【巨人】阿部「新井さんみたいな形は理想」チームが強い時に引退

新大阪駅に到着した阿部
新大阪駅に到着した阿部

 巨人の阿部慎之助内野手(39)が6日、自身の野球人生観について胸中を明かした。5日には2歳上の広島・新井が今季限りでの現役引退を表明。巨人を長年支えてきた大黒柱は「同年代だし寂しい」と吐露しつつ、自らを奮い立たせる目標について語った。

 しのぎを削ってきたライバルがユニホームを脱ぐことはショックだったが、だからこそハッキリしたこともある。阿部は「新井さんは、ずっと切磋琢磨(せっさたくま)してきた同年代の選手。寂しい」とため息をつく一方で、言葉に力を込めた。「400号とか、そういう目標があるから張り合いがあるし、『まだまだ頑張るぞ』という気持ちになる」―。
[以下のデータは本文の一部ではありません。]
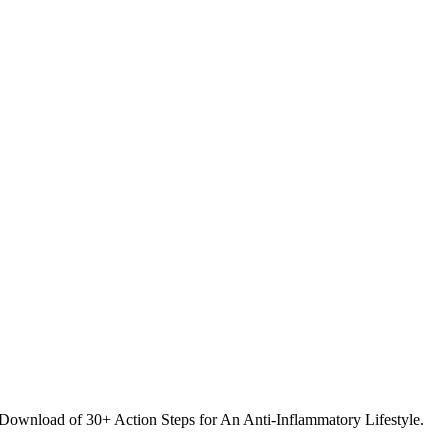
 Download of 30+ Action Steps for An Anti-Inflammatory Lifestyle.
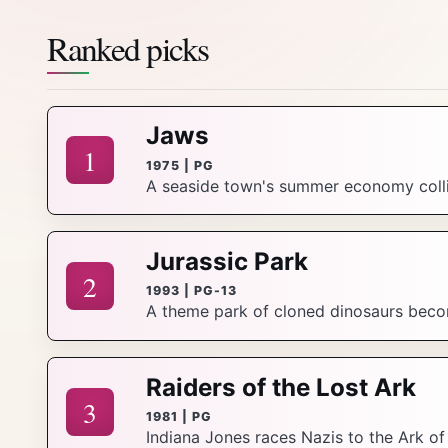
Ranked picks
Jaws
1
1975 | PG
A seaside town's summer economy collid
Jurassic Park
2
1993 | PG-13
A theme park of cloned dinosaurs beco
Raiders of the Lost Ark
3
1981 | PG
Indiana Jones races Nazis to the Ark o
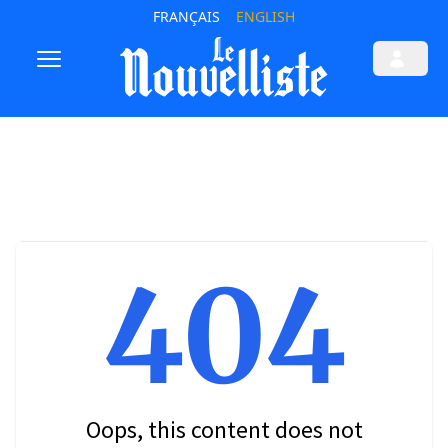
FRANÇAIS
ENGLISH
404
Oops, this content does not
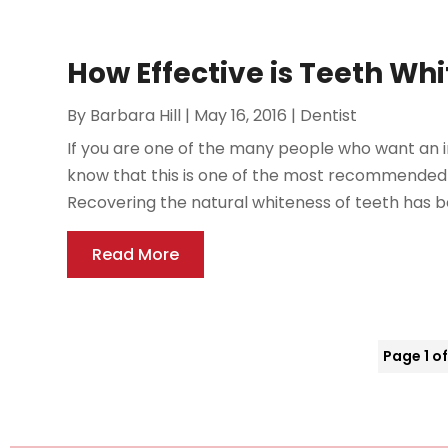
How Effective is Teeth Wh
By
Barbara Hill
|
May 16, 2016
|
Dentist
If you are one of the many people who want an 
know that this is one of the most recommended al
Recovering the natural whiteness of teeth has b
Read More
Page 1 of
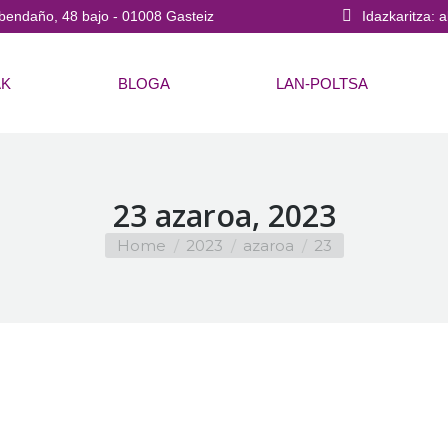
bendaño, 48 bajo - 01008 Gasteiz
Idazkaritza: 
AK
BLOGA
LAN-POLTSA
23 azaroa, 2023
You are here:
Home
2023
azaroa
23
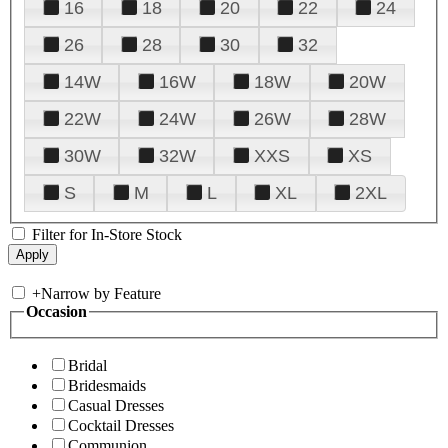
16
18
20
22
24
26
28
30
32
14W
16W
18W
20W
22W
24W
26W
28W
30W
32W
XXS
XS
S
M
L
XL
2XL
Filter for In-Store Stock
+
Narrow by Feature
Occasion
Bridal
Bridesmaids
Casual Dresses
Cocktail Dresses
Communion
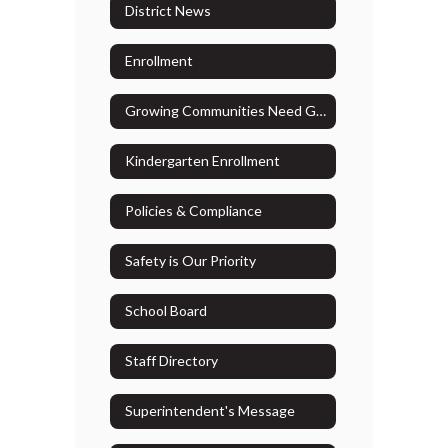
District News
Enrollment
Growing Communities Need Growing Resources
Kindergarten Enrollment
Policies & Compliance
Safety is Our Priority
School Board
Staff Directory
Superintendent's Message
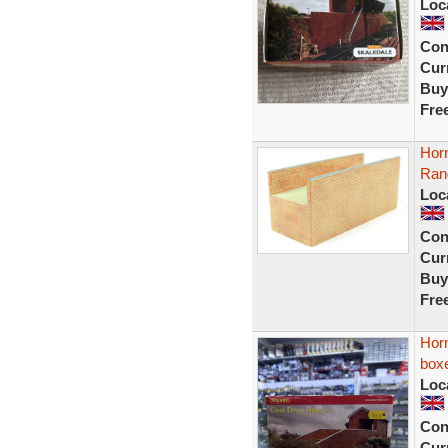
Loc
Con
Curr
Buy
Fre
Horn
Ran
Loc
Con
Curr
Buy
Fre
Hor
box
Loc
Con
Curr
 巨人では王、長嶋以来となる400発まで、残り4本まできている。また、本塁打をマークした投手は現在228人で歴代最多タイ。単独トップも見えている。「ここ何年かは、自分の辞め時について考えることもあるけど、やっぱり新井さんみたいな形は理想的だと思うよ。俺ももう一度、優勝したい。会見で『若手がすごく力をつけている』と言っていたけど、あれだけチームが強くなれば、何の心配もないんじゃないかな」。今季の巨人も岡本を筆頭に若返りが進んだが、阿部が安心するには、もう少し時間が必要だろう。
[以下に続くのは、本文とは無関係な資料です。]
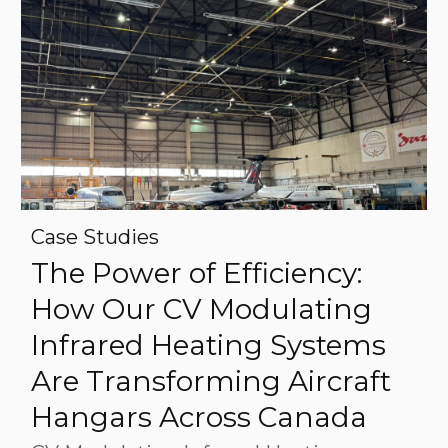
Case Studies
The Power of Efficiency:
How Our CV Modulating
Infrared Heating Systems
Are Transforming Aircraft
Hangars Across Canada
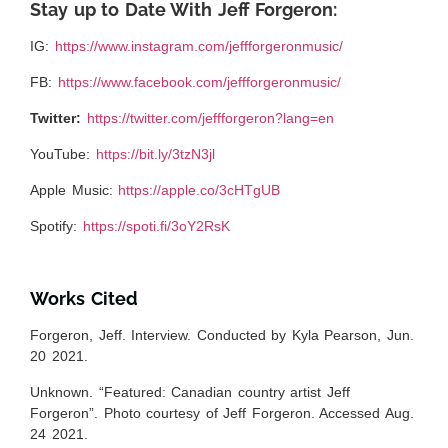
Stay up to Date With Jeff Forgeron:
IG:
https://www.instagram.com/jeffforgeronmusic/
FB:
https://www.facebook.com/jeffforgeronmusic/
Twitter:
https://twitter.com/jeffforgeron?lang=en
YouTube:
https://bit.ly/3tzN3jl
Apple Music:
https://apple.co/3cHTgUB
Spotify:
https://spoti.fi/3oY2RsK
Works Cited
Forgeron, Jeff. Interview. Conducted by Kyla Pearson, Jun.
20 2021.
Unknown. “Featured: Canadian country artist Jeff
Forgeron”. Photo courtesy of Jeff Forgeron. Accessed Aug.
24 2021.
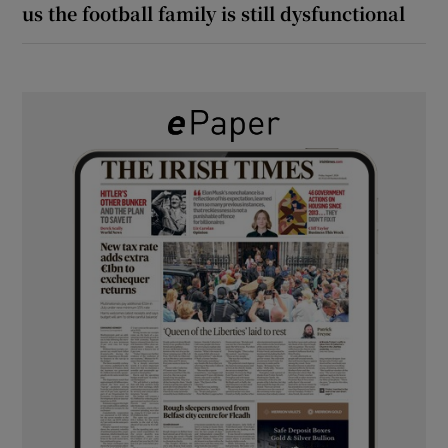
us the football family is still dysfunctional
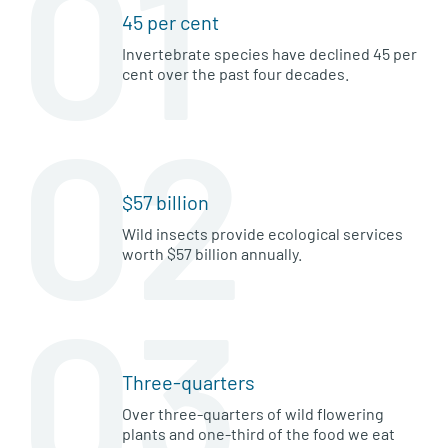
01
45 per cent
Invertebrate species have declined 45 per
cent over the past four decades.
02
$57 billion
Wild insects provide ecological services
worth $57 billion annually.
03
Three-quarters
Over three-quarters of wild flowering
plants and one-third of the food we eat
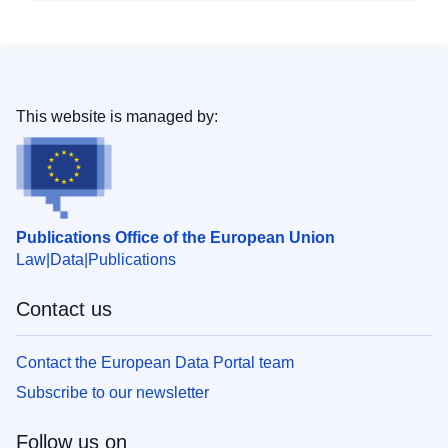
This website is managed by:
Publications Office of the European Union
Law
Data
Publications
Contact us
Contact the European Data Portal team
Subscribe to our newsletter
Follow us on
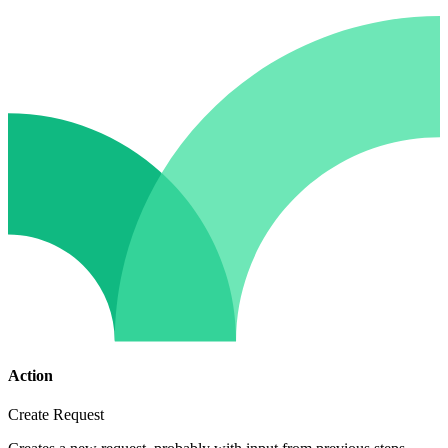
Action
Create Request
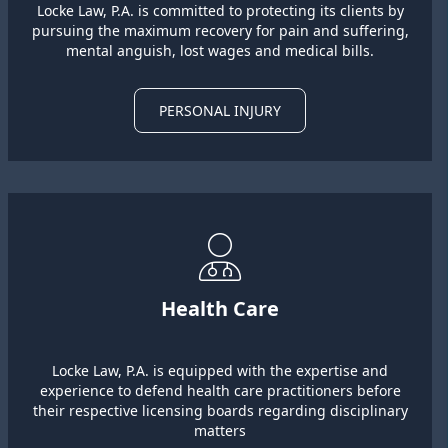
Locke Law, P.A. is committed to protecting its clients by
pursuing the maximum recovery for pain and suffering,
mental anguish, lost wages and medical bills.
PERSONAL INJURY
Health Care
Locke Law, P.A. is equipped with the expertise and
experience to defend health care practitioners before
their respective licensing boards regarding disciplinary
matters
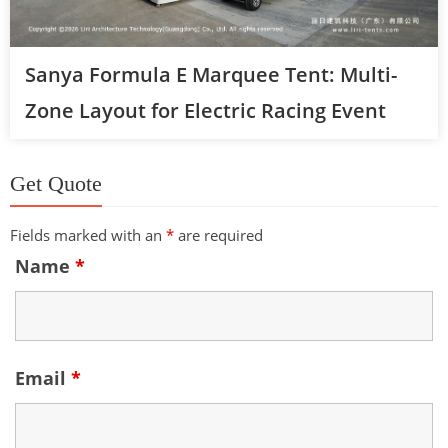
Sanya Formula E Marquee Tent: Multi-
Zone Layout for Electric Racing Event
Get Quote
Fields marked with an
*
are required
Name
*
Email
*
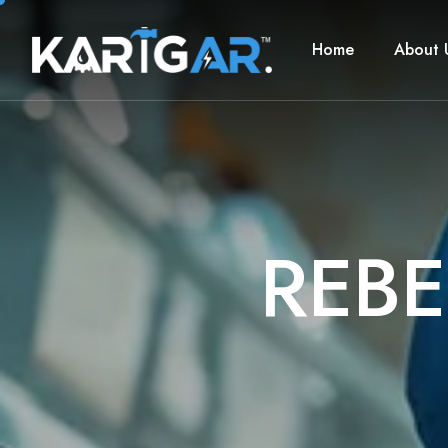
Home
About 
R
E
B
E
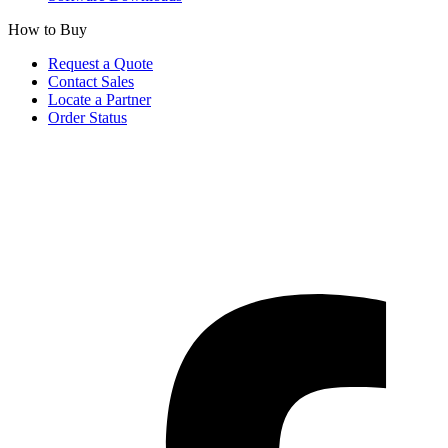
How to Buy
Request a Quote
Contact Sales
Locate a Partner
Order Status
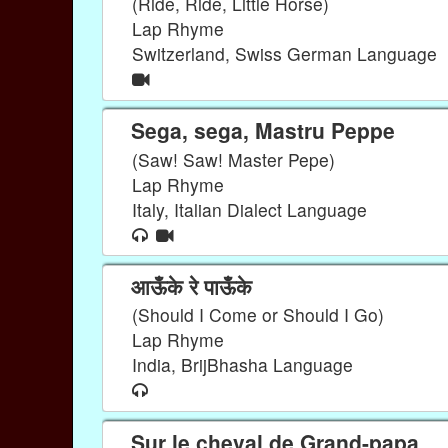
(Ride, Ride, Little Horse)
Lap Rhyme
Switzerland, Swiss German Language
Sega, sega, Mastru Peppe
(Saw! Saw! Master Pepe)
Lap Rhyme
Italy, Italian Dialect Language
आऊँके रे पाऊँके
(Should I Come or Should I Go)
Lap Rhyme
India, BrijBhasha Language
Sur le cheval de Grand-papa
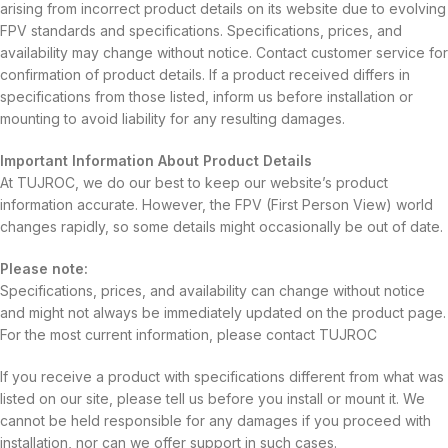
arising from incorrect product details on its website due to evolving
FPV standards and specifications. Specifications, prices, and
availability may change without notice. Contact customer service for
confirmation of product details. If a product received differs in
specifications from those listed, inform us before installation or
mounting to avoid liability for any resulting damages.
Important Information About Product Details
At TUJROC, we do our best to keep our website’s product
information accurate. However, the FPV (First Person View) world
changes rapidly, so some details might occasionally be out of date.
Please note:
Specifications, prices, and availability can change without notice
and might not always be immediately updated on the product page.
For the most current information, please contact TUJROC
If you receive a product with specifications different from what was
listed on our site, please tell us before you install or mount it. We
cannot be held responsible for any damages if you proceed with
installation, nor can we offer support in such cases.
 この日の早朝、北海道で大地震が発生した。オフには毎年トークショーを開催する「第二の故郷」。11年の東日本大震災では実家がある浦安市が液状化の被害を受けていて、深刻さは理解している。「知り合いは無事だったけど、断水とか停電とか液状化で大変と聞いた。俺は野球するしかないし、やれることをやるしかないんだけど…」。背番号10のスイングを楽しみにしているファンのためにも、バットを振り続ける。